__Apply what you read__:
(A) Reproduce the stretch of the auto parts article from "U.S. Auto Parts Network, an" through "thousands of grilles.", word for word.
(B) List every place name, with its state, that the auto parts article mentions.
(C) Please condense the paragraph of the auto parts article that begins "U.S. Customs & Border Protection (CBP), an agency" into a short bulleted list that keeps its main facts.

U.S. Auto Parts Network, an online seller of aftermarket auto parts and accessories, has sued the federal government to stop the seizure of international grille shipments and related  “ruinous” bond requirements.

U.S. Customs & Border Protection (CBP), an agency of the Department of Homeland Security, began seizing import shipments by the Carson, CA-based company last June, alleging that grilles in the containers were counterfeit and infringed OE trademarks. There have been at least 46 seizures so far in Norfolk, VA and Long Beach, CA, constituting more than 150 different grille and front designs and thousands of grilles.

In late March, citing the number of alleged violations, the CBP increased the company’s single bond to three times the value of all future shipments “to adequately ensure compliance with applicable intellectual property rights laws and the prohibition on importation of counterfeit or copyrighted goods.”

U.S. Auto Parts argued that the parts in question represent only about 1 percent of the shipments’ contents and that such a high bond would put it out of business.

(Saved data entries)
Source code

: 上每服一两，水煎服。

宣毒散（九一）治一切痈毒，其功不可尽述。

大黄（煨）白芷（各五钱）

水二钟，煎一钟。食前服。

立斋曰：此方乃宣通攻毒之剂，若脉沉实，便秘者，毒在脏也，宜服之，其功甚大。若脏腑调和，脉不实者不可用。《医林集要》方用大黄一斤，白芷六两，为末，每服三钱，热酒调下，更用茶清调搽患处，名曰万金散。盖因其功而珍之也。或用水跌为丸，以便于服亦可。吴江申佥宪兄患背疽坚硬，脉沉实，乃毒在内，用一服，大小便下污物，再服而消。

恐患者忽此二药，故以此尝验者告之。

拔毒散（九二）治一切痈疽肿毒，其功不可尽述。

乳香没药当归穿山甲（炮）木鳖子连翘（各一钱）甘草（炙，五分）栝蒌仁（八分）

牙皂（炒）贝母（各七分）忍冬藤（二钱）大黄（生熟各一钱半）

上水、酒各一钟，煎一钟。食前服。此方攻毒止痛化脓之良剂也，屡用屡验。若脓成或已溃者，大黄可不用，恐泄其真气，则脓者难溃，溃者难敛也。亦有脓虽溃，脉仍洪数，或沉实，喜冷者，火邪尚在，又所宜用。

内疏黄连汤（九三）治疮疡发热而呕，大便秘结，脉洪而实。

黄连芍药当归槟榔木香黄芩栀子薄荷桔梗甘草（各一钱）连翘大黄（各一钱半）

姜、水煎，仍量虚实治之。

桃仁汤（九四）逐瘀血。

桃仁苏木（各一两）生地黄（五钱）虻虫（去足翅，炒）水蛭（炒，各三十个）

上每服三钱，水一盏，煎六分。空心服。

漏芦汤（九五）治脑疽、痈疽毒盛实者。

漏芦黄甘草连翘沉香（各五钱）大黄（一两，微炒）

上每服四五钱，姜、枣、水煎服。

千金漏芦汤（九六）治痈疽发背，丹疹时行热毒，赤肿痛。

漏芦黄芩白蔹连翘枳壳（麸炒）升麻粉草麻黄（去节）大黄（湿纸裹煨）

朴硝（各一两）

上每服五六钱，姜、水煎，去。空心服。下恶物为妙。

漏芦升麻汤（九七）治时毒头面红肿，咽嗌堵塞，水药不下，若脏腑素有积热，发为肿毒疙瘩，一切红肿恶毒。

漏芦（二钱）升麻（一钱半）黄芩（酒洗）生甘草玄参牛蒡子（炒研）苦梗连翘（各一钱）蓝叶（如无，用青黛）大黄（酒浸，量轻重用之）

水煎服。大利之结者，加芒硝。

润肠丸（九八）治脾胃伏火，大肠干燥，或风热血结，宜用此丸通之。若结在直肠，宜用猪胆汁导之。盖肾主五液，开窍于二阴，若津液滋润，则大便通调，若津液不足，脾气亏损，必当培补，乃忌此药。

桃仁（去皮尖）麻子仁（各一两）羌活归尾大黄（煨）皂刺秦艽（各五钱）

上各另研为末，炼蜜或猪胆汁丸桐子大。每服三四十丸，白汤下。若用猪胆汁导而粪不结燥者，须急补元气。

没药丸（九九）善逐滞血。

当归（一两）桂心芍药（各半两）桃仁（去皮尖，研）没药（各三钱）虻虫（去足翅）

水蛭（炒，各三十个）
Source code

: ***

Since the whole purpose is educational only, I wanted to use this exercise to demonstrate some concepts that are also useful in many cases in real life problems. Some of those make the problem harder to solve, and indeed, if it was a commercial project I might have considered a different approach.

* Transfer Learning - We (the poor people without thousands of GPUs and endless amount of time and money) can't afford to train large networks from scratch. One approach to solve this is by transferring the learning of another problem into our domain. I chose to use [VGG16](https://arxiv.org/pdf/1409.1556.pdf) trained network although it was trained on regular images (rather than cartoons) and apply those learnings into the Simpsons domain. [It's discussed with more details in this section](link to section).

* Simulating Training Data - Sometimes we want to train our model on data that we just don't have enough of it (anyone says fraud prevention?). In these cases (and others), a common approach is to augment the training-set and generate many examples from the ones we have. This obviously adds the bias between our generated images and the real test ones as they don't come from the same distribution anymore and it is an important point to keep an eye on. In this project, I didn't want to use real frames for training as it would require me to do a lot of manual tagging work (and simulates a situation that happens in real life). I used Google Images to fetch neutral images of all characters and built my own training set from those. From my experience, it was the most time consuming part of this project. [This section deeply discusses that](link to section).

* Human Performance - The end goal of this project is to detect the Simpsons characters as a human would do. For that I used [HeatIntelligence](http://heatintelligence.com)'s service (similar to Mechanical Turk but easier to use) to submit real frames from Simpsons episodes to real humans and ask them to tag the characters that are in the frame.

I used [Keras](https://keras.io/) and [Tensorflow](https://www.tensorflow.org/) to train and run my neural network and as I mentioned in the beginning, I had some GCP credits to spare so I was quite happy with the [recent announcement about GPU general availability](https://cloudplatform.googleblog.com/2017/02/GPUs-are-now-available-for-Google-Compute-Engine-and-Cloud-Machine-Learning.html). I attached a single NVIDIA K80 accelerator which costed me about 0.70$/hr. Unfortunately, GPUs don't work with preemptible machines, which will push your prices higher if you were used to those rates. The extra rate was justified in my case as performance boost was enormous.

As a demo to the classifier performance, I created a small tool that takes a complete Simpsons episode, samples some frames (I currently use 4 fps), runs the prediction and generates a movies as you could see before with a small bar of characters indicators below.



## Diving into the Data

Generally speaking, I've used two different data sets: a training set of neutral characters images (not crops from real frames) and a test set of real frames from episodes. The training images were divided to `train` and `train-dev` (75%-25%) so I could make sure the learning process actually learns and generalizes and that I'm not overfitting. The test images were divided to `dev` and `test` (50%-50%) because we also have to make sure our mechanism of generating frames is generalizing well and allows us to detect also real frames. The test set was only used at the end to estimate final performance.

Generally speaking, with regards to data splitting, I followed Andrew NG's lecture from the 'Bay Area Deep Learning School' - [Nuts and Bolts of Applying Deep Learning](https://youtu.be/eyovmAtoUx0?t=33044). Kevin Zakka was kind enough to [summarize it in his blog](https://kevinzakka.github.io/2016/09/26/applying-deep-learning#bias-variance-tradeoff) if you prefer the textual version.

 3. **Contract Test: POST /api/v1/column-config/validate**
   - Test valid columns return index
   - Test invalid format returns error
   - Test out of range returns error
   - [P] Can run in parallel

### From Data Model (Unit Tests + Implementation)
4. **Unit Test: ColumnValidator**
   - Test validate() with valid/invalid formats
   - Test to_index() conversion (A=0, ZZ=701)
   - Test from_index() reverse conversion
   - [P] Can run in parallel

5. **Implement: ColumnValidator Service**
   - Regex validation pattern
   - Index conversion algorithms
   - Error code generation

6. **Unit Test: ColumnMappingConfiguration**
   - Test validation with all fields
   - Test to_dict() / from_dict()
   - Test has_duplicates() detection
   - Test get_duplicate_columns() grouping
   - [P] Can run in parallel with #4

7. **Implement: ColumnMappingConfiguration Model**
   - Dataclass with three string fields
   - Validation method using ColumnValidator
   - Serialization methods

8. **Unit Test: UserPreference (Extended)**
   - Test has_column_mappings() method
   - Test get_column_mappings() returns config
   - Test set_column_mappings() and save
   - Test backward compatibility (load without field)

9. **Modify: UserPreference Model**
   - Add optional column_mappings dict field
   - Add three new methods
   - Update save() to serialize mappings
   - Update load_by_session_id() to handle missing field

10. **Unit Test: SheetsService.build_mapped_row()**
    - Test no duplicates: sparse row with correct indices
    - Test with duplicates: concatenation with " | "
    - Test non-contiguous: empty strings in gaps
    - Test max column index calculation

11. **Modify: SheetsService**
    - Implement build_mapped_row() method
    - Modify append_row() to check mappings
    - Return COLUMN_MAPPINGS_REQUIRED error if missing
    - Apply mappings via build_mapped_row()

__Solution set__:
(A)
U.S. Auto Parts Network, an online seller of aftermarket auto parts and accessories, has sued the federal government to stop the seizure of international grille shipments and related  “ruinous” bond requirements.

U.S. Customs & Border Protection (CBP), an agency of the Department of Homeland Security, began seizing import shipments by the Carson, CA-based company last June, alleging that grilles in the containers were counterfeit and infringed OE trademarks. There have been at least 46 seizures so far in Norfolk, VA and Long Beach, CA, constituting more than 150 different grille and front designs and thousands of grilles.

(B)
Carson, CA
Norfolk, VA
Long Beach, CA

(C)
- CBP, an agency of the Department of Homeland Security, began seizing the Carson, CA-based company's import shipments last June.
- It alleged that the grilles were counterfeit and infringed OE trademarks.
- There have been at least 46 seizures so far, in Norfolk, VA and Long Beach, CA.
- The seizures cover more than 150 grille and front designs and thousands of grilles.